Judgment isn't a typo, and saying [sic] on Veeky Forums makes you look like a retard.

>so democracy is inferior to despotism according to engels
structurally, but I bet he would say democracy is morally superior.

Baited.

Was Nietzsche a literal cuck?

>Oh yeah, fuck my (hypothetical lmao) wife. Only through suffering and humiliation can I rise up to greatness.

>I bet he would say democracy is morally superior.
what are you basing this on?
>Baited.
pic related
this is more the level of discussion i expect from Veeky Forums

but yeah pretty much, he idolised napoleon who was, as you say, a literal cuck

Prolly he'd point to the corporation owned media and say 'aristocracy is at least honest'.

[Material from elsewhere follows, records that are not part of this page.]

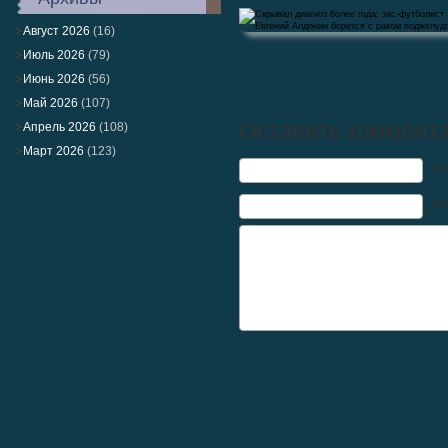
Август 2026
(16)
Июль 2026
(79)
Июнь 2026
(56)
Май 2026
(107)
Скрывал диагноз более года: экс-футбо
Евгений Алдонин…
Оставить коммент
Апрель 2026
(108)
Март 2026
(123)
Им
Mai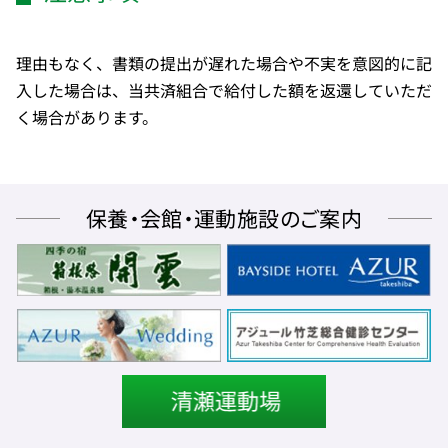
理由もなく、書類の提出が遅れた場合や不実を意図的に記
入した場合は、当共済組合で給付した額を返還していただ
く場合があります。
保養・会館・運動施設のご案内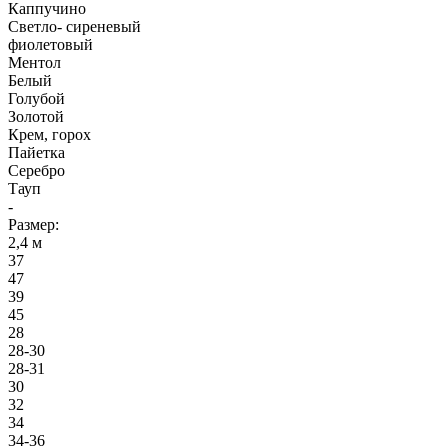
Каппучино
Светло- сиреневый
фиолетовый
Ментол
Белый
Голубой
Золотой
Крем, горох
Пайетка
Серебро
Тауп
-
Размер:
2,4 м
37
47
39
45
28
28-30
28-31
30
32
34
34-36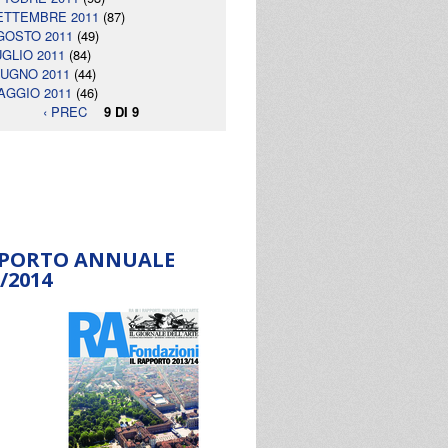
ETTEMBRE 2011
(87)
GOSTO 2011
(49)
UGLIO 2011
(84)
IUGNO 2011
(44)
AGGIO 2011
(46)
‹ PREC
9 DI 9
PORTO ANNUALE
/2014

If anything I think he was the one trying to cuck the fathers of his students at one point. Nietzsche wouldn't consider a fetish restricted to mediocre nu-males in a comfy privileged society to be exemplary suffering. He criticises religious people for self-destructive suffering/masochism.

Again, he praises Napoleon for how he handed his infidelities, Nietzsche seems to prefer cucking to being cucked. He also liked Dostoevsky's C&P which makes fun of Engels views on marriage.

>what are you basing this on?
That Engels spent his lifetime working on egalitarian garbage.

I don't think so.

>That Engels spent his lifetime working on egalitarian garbage.